19 The decision to BUY, HOLD, and SELL, will be driven by the guidelines below.  Match Sector Recommendations  Only Hold Recommended Companies  Rebalance Large Positions

20 Match Sector Recommendations  What will be done?  Top-Down analysis will from time to time dictate changes in the number of positions to be held in each sector in the portfolio.  This may require that specific issues be replaced by ones in different industries.  Why?  These changes ensure the portfolio is always structured to fit the current market outlook.

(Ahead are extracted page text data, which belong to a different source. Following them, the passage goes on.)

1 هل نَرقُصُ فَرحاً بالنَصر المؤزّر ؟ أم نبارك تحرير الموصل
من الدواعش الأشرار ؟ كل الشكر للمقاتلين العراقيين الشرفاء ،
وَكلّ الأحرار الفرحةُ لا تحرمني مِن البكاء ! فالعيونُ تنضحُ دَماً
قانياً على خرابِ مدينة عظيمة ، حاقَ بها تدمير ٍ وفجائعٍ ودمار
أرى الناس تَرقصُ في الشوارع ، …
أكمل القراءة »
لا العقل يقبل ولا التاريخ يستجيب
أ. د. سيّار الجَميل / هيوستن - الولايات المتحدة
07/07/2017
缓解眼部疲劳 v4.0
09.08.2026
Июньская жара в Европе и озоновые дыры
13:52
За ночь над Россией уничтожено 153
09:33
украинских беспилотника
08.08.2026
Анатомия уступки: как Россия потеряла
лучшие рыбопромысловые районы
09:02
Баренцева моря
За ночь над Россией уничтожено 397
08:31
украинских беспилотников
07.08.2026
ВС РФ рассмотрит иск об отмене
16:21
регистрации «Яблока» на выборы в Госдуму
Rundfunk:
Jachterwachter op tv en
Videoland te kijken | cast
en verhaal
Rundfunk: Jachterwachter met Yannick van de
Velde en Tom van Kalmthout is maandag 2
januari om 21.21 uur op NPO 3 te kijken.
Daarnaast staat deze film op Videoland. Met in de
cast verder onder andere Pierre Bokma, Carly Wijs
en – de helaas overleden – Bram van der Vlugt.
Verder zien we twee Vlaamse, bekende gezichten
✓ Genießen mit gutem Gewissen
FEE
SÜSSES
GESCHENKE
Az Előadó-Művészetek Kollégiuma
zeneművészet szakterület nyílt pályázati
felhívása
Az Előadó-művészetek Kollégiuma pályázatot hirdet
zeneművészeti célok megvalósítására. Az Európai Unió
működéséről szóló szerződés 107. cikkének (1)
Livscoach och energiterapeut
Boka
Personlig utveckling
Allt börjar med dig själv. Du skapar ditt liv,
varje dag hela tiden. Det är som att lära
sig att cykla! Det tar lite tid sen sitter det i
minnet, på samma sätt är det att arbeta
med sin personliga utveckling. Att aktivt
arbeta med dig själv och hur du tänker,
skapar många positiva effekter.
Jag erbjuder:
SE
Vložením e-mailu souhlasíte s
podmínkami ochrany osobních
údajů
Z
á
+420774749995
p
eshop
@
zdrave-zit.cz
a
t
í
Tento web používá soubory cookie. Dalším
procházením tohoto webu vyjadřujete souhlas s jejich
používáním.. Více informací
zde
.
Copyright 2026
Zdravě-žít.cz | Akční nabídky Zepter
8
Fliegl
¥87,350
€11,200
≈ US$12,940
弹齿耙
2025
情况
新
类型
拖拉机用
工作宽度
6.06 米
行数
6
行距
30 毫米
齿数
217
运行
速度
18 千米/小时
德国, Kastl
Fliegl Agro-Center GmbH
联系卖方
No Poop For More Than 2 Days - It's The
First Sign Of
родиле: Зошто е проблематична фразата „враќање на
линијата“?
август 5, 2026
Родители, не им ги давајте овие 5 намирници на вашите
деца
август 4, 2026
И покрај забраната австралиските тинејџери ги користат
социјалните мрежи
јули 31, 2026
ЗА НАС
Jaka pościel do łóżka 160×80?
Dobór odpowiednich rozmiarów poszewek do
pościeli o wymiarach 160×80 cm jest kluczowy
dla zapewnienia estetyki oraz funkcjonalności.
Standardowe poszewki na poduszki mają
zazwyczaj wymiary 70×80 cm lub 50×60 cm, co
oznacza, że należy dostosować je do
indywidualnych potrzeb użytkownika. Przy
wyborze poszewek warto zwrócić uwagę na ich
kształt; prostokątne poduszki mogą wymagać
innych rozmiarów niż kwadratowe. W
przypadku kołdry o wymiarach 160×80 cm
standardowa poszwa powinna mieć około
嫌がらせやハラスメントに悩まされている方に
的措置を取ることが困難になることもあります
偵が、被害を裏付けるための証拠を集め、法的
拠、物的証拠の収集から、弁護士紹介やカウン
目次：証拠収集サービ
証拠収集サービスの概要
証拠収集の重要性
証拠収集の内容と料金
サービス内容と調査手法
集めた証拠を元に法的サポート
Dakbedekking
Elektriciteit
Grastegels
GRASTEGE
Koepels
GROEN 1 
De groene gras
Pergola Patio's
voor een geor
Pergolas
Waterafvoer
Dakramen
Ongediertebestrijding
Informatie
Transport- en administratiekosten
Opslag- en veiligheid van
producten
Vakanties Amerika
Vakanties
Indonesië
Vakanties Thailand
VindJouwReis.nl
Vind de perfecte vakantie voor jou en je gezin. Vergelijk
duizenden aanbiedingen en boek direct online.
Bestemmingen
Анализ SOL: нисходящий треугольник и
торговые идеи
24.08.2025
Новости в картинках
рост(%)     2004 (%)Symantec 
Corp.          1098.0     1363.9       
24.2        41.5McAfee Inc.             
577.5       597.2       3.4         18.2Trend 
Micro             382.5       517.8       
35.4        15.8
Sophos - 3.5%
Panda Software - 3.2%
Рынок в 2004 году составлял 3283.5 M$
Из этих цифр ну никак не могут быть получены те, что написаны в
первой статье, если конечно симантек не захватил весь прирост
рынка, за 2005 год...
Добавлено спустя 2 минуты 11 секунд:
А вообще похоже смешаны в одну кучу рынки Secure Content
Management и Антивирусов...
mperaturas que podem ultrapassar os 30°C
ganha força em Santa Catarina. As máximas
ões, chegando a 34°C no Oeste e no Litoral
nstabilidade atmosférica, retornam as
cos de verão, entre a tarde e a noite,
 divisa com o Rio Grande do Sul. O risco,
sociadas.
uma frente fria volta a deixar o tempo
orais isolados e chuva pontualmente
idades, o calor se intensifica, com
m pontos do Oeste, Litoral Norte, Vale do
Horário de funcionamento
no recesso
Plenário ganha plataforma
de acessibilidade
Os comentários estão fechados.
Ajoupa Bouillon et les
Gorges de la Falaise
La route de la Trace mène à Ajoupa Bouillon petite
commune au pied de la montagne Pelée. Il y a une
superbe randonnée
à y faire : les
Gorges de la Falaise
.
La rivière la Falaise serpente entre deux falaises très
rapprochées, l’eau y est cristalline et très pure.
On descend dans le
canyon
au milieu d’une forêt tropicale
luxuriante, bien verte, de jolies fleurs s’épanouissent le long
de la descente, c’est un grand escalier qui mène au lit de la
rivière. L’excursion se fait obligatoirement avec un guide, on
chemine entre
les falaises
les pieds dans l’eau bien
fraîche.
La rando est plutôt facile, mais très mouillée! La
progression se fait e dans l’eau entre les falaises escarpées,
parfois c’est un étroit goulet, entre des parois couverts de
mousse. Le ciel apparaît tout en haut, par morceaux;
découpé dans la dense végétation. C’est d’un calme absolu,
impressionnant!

21 Only Hold Recommended Companies  What will be done?  Recommended companies are monitored to ensure they meet the requirements to remain in the Guided Portfolio universe.  Companies that no longer qualify are removed from the universe, and under the guidelines must be sold from the portfolio.  Why?  These changes ensure the portfolio always owns only companies that are highly ranked across the independent analytical disciplines.  Forces the portfolio to deal promptly and decisively with companies whose fortunes deteriorate.

22 Rebalance Large Positions  What will be done?  Typically, new portfolios are approximately equally allocated across twenty stock positions.  Over time, positions may grow to represent a greater percentage of the portfolio. Positions will be rebalanced if they’ve grown past a certain threshold.  Why?  This process ensures the portfolio does not become overexposed to one particular company.

23 Expectations & Benefits Managing expectations and avoiding key pitfalls will help you realize the benefits and work towards your long term objectives

24 Expectations The portfolio will not always be buying at the “low” and selling at the “high”. But, the portfolio will always…  own the highest quality companies that have attractive potential within their peer groups  be structured to meet the current economic and market outlook  be appropriately diversified across various industries and sectors

25 The Benefits  Brings a business-like approach to a task that is too often emotionally driven.  Forces the portfolio to deal with negative developments promptly.  Adapts the portfolio to a changing economic and market environment.  Ensures the portfolio always owns quality companies that have met high standards.  Places emphasis on portfolio structure and not just on the individual companies within.